Given a smooth bounded set $U\subset \mathbb{R}^n$, there is a simultaneous orthogonal basis for $L^2(U)$ and $H^1_0(U)$ by the existence of eigenvectors to the Laplacian in a bounded domain, which particularly requires boundedness for compactness of the solution operator of the corresponding elliptic problem. Is it possible to construct a simultaneous orthogonal basis for $L^2(\mathbb{R}^n)$ and $H^1(\mathbb{R}^n)$ as well?
I thought it might be possible to use a basis for $L^2(U)$ where U is a cube and then by translations and dilations construct an orthogonal basis for $L^2(\mathbb{R}^n)$. I do not know if that will also be orthogonal basis for $H^1(\mathbb{R}^n)$ or if there will be some edge effects creating trouble.
I wanted to know because I was reading the existence of solutions to wave equations as given in Evans's book on Partial Differential Equations using the Galerkin Method and at one point it requires this simultaneous basis for $L^2(U)$ and $H^1_0(U)$, which is available only for bounded smooth domains $U$ and I wonder if that proof could be extended for existence in $[0,T]\times \mathbb{R}^n$.

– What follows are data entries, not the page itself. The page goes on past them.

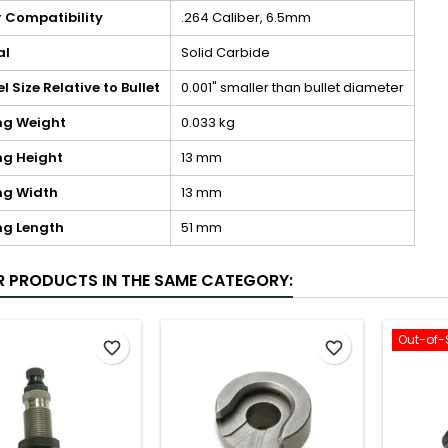
r Compatibility
.264 Caliber, 6.5mm
al
Solid Carbide
 Size Relative to Bullet
0.001" smaller than bullet diameter
ng Weight
0.033 kg
ng Height
13 mm
ng Width
13 mm
ng Length
51 mm
R PRODUCTS IN THE SAME CATEGORY:
Out-of-
favorite_border
favorite_border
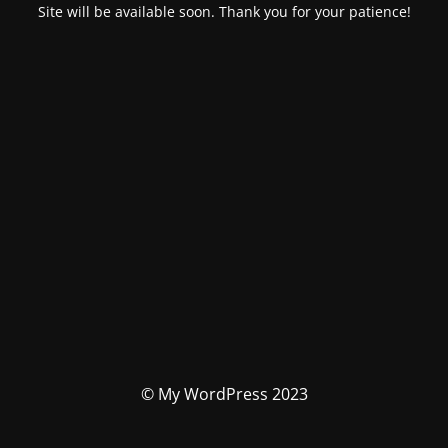
Site will be available soon. Thank you for your patience!
© My WordPress 2023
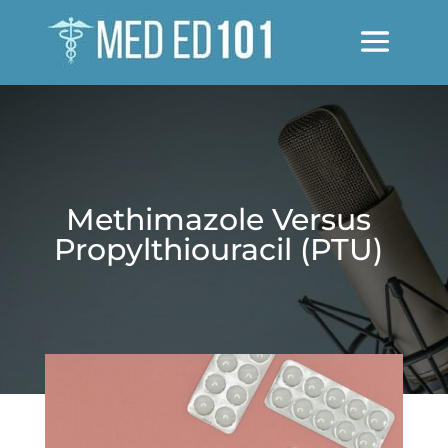
Methimazole Versus
Propylthiouracil (PTU)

Any help would be most welcome.
Possible Solution:
Looking at the answer to this question, I split $\mathbb{R}^n$ into the integer lattice $U_k:=U+k$ for $k\in\mathbb{Z}^n$, and where $U$ is the unit cube. For $L^2(U_k)$, there is an orthonormal basis $\{e_l^k; k\in\mathbb{Z}^n, l\in\mathbb{Z}\}$ which are also eigenvectors of the Laplacian $-\Delta$, and therefore, it also forms an orthogonal basis for $H_0^1(U_k)$. Now, we may extend each $e_n^k$ outside $U_k$ by $0$ so that it belongs to $H^1(\mathbb{R}^n)$. These $\{e_l^k; k\in\mathbb{Z}^n, l\in\mathbb{Z}\}$ form an orthonormal basis for $L^2(\mathbb{R}^n)$ and also an orthogonal basis for $H^1(\mathbb{R}^n)$.
Could someone confirm if this reasoning is correct or am I missing out some issue?